What this task involves:
Write out all of the records below, keeping every line unchanged.

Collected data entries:
------

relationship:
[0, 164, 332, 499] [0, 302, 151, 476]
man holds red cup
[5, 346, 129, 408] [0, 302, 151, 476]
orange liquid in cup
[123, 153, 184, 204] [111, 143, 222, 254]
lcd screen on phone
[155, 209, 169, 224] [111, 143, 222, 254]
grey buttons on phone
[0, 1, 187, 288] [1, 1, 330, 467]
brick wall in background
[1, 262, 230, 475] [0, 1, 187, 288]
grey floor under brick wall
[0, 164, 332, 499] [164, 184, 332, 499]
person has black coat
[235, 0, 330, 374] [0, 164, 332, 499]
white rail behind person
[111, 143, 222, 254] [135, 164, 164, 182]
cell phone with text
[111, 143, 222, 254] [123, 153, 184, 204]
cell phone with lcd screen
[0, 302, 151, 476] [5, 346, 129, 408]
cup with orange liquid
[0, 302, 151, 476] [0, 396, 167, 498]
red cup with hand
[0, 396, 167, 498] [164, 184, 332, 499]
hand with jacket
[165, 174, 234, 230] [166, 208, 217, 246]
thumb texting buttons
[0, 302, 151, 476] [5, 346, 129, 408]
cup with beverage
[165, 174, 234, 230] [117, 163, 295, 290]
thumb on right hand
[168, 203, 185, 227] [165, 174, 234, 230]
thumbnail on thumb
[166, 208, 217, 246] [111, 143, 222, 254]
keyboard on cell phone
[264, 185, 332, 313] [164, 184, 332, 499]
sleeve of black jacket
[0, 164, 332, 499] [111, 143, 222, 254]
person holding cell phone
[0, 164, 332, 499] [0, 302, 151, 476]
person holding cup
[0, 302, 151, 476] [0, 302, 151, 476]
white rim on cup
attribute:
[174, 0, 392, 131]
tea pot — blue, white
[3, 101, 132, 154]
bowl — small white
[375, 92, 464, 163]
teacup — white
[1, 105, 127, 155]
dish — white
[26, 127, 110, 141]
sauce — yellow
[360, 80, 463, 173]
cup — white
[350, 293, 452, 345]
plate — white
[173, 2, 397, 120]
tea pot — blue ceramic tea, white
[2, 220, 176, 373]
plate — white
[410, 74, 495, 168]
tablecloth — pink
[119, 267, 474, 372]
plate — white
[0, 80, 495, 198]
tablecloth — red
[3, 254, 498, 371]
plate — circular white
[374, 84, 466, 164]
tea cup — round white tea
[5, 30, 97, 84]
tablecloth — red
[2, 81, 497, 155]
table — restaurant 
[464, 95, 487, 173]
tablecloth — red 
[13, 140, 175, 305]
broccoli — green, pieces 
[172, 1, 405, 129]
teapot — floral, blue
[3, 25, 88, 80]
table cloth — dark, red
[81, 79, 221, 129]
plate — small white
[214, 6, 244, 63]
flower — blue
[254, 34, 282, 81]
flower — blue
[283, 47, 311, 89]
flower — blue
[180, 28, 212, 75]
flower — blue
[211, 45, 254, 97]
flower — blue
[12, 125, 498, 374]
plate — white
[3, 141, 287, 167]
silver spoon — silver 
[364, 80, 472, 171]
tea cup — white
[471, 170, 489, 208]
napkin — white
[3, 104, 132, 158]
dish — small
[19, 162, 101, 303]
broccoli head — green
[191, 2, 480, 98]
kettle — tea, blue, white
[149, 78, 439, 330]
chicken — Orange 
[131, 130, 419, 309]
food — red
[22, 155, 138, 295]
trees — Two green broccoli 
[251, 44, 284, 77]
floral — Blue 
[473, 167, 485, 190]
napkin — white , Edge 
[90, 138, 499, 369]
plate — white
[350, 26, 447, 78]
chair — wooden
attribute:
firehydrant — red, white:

------

Response below:
relationship:
[0, 164, 332, 499] [0, 302, 151, 476]
man holds red cup
[5, 346, 129, 408] [0, 302, 151, 476]
orange liquid in cup
[123, 153, 184, 204] [111, 143, 222, 254]
lcd screen on phone
[155, 209, 169, 224] [111, 143, 222, 254]
grey buttons on phone
[0, 1, 187, 288] [1, 1, 330, 467]
brick wall in background
[1, 262, 230, 475] [0, 1, 187, 288]
grey floor under brick wall
[0, 164, 332, 499] [164, 184, 332, 499]
person has black coat
[235, 0, 330, 374] [0, 164, 332, 499]
white rail behind person
[111, 143, 222, 254] [135, 164, 164, 182]
cell phone with text
[111, 143, 222, 254] [123, 153, 184, 204]
cell phone with lcd screen
[0, 302, 151, 476] [5, 346, 129, 408]
cup with orange liquid
[0, 302, 151, 476] [0, 396, 167, 498]
red cup with hand
[0, 396, 167, 498] [164, 184, 332, 499]
hand with jacket
[165, 174, 234, 230] [166, 208, 217, 246]
thumb texting buttons
[0, 302, 151, 476] [5, 346, 129, 408]
cup with beverage
[165, 174, 234, 230] [117, 163, 295, 290]
thumb on right hand
[168, 203, 185, 227] [165, 174, 234, 230]
thumbnail on thumb
[166, 208, 217, 246] [111, 143, 222, 254]
keyboard on cell phone
[264, 185, 332, 313] [164, 184, 332, 499]
sleeve of black jacket
[0, 164, 332, 499] [111, 143, 222, 254]
person holding cell phone
[0, 164, 332, 499] [0, 302, 151, 476]
person holding cup
[0, 302, 151, 476] [0, 302, 151, 476]
white rim on cup
attribute:
[174, 0, 392, 131]
tea pot — blue, white
[3, 101, 132, 154]
bowl — small white
[375, 92, 464, 163]
teacup — white
[1, 105, 127, 155]
dish — white
[26, 127, 110, 141]
sauce — yellow
[360, 80, 463, 173]
cup — white
[350, 293, 452, 345]
plate — white
[173, 2, 397, 120]
tea pot — blue ceramic tea, white
[2, 220, 176, 373]
plate — white
[410, 74, 495, 168]
tablecloth — pink
[119, 267, 474, 372]
plate — white
[0, 80, 495, 198]
tablecloth — red
[3, 254, 498, 371]
plate — circular white
[374, 84, 466, 164]
tea cup — round white tea
[5, 30, 97, 84]
tablecloth — red
[2, 81, 497, 155]
table — restaurant 
[464, 95, 487, 173]
tablecloth — red 
[13, 140, 175, 305]
broccoli — green, pieces 
[172, 1, 405, 129]
teapot — floral, blue
[3, 25, 88, 80]
table cloth — dark, red
[81, 79, 221, 129]
plate — small white
[214, 6, 244, 63]
flower — blue
[254, 34, 282, 81]
flower — blue
[283, 47, 311, 89]
flower — blue
[180, 28, 212, 75]
flower — blue
[211, 45, 254, 97]
flower — blue
[12, 125, 498, 374]
plate — white
[3, 141, 287, 167]
silver spoon — silver 
[364, 80, 472, 171]
tea cup — white
[471, 170, 489, 208]
napkin — white
[3, 104, 132, 158]
dish — small
[19, 162, 101, 303]
broccoli head — green
[191, 2, 480, 98]
kettle — tea, blue, white
[149, 78, 439, 330]
chicken — Orange 
[131, 130, 419, 309]
food — red
[22, 155, 138, 295]
trees — Two green broccoli 
[251, 44, 284, 77]
floral — Blue 
[473, 167, 485, 190]
napkin — white , Edge 
[90, 138, 499, 369]
plate — white
[350, 26, 447, 78]
chair — wooden
attribute:
firehydrant — red, white:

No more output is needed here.